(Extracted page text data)

+++

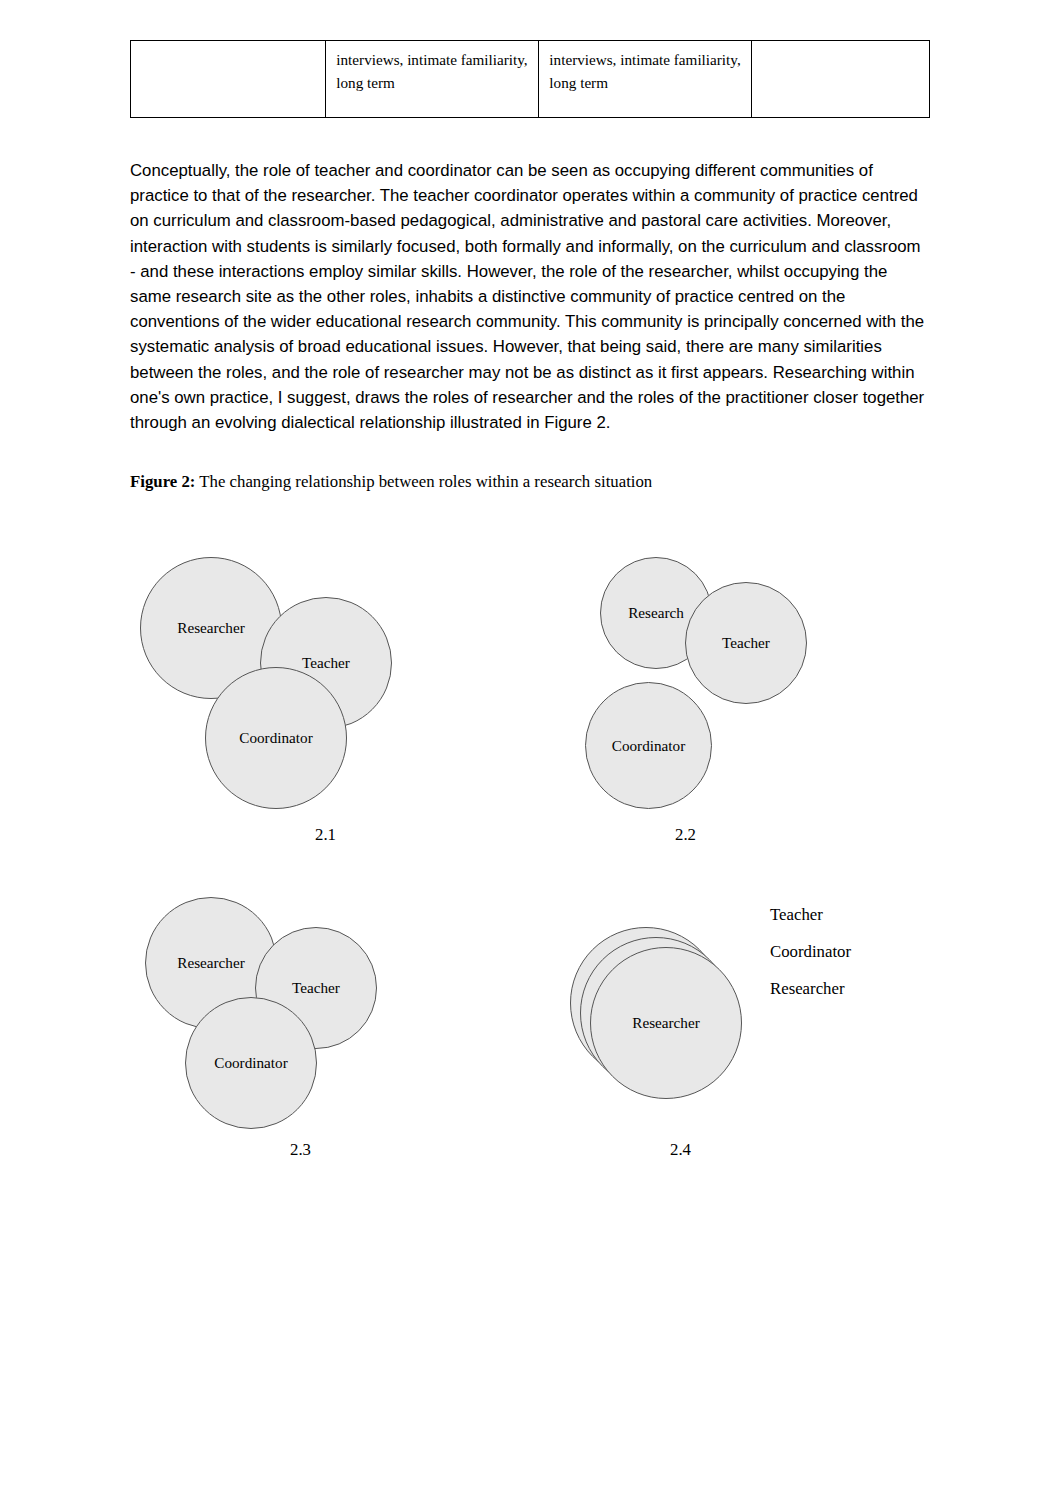| | interviews, intimate familiarity, long term | interviews, intimate familiarity, long term | |
Conceptually, the role of teacher and coordinator can be seen as occupying different communities of practice to that of the researcher. The teacher coordinator operates within a community of practice centred on curriculum and classroom-based pedagogical, administrative and pastoral care activities. Moreover, interaction with students is similarly focused, both formally and informally, on the curriculum and classroom - and these interactions employ similar skills. However, the role of the researcher, whilst occupying the same research site as the other roles, inhabits a distinctive community of practice centred on the conventions of the wider educational research community. This community is principally concerned with the systematic analysis of broad educational issues. However, that being said, there are many similarities between the roles, and the role of researcher may not be as distinct as it first appears. Researching within one's own practice, I suggest, draws the roles of researcher and the roles of the practitioner closer together through an evolving dialectical relationship illustrated in Figure 2.
Figure 2: The changing relationship between roles within a research situation
Researcher
Teacher
Coordinator
2.1
Research
Teacher
Coordinator
2.2
Researcher
Teacher
Coordinator
2.3
Researcher
2.4
Teacher
Coordinator
Researcher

+++

Your objective -> All of the lines above should be printed exactly, minus the pictures.

Expected answer ->
| | interviews, intimate familiarity, long term | interviews, intimate familiarity, long term | |
Conceptually, the role of teacher and coordinator can be seen as occupying different communities of practice to that of the researcher. The teacher coordinator operates within a community of practice centred on curriculum and classroom-based pedagogical, administrative and pastoral care activities. Moreover, interaction with students is similarly focused, both formally and informally, on the curriculum and classroom - and these interactions employ similar skills. However, the role of the researcher, whilst occupying the same research site as the other roles, inhabits a distinctive community of practice centred on the conventions of the wider educational research community. This community is principally concerned with the systematic analysis of broad educational issues. However, that being said, there are many similarities between the roles, and the role of researcher may not be as distinct as it first appears. Researching within one's own practice, I suggest, draws the roles of researcher and the roles of the practitioner closer together through an evolving dialectical relationship illustrated in Figure 2.
Figure 2: The changing relationship between roles within a research situation
Researcher
Teacher
Coordinator
2.1
Research
Teacher
Coordinator
2.2
Researcher
Teacher
Coordinator
2.3
Researcher
2.4
Teacher
Coordinator
Researcher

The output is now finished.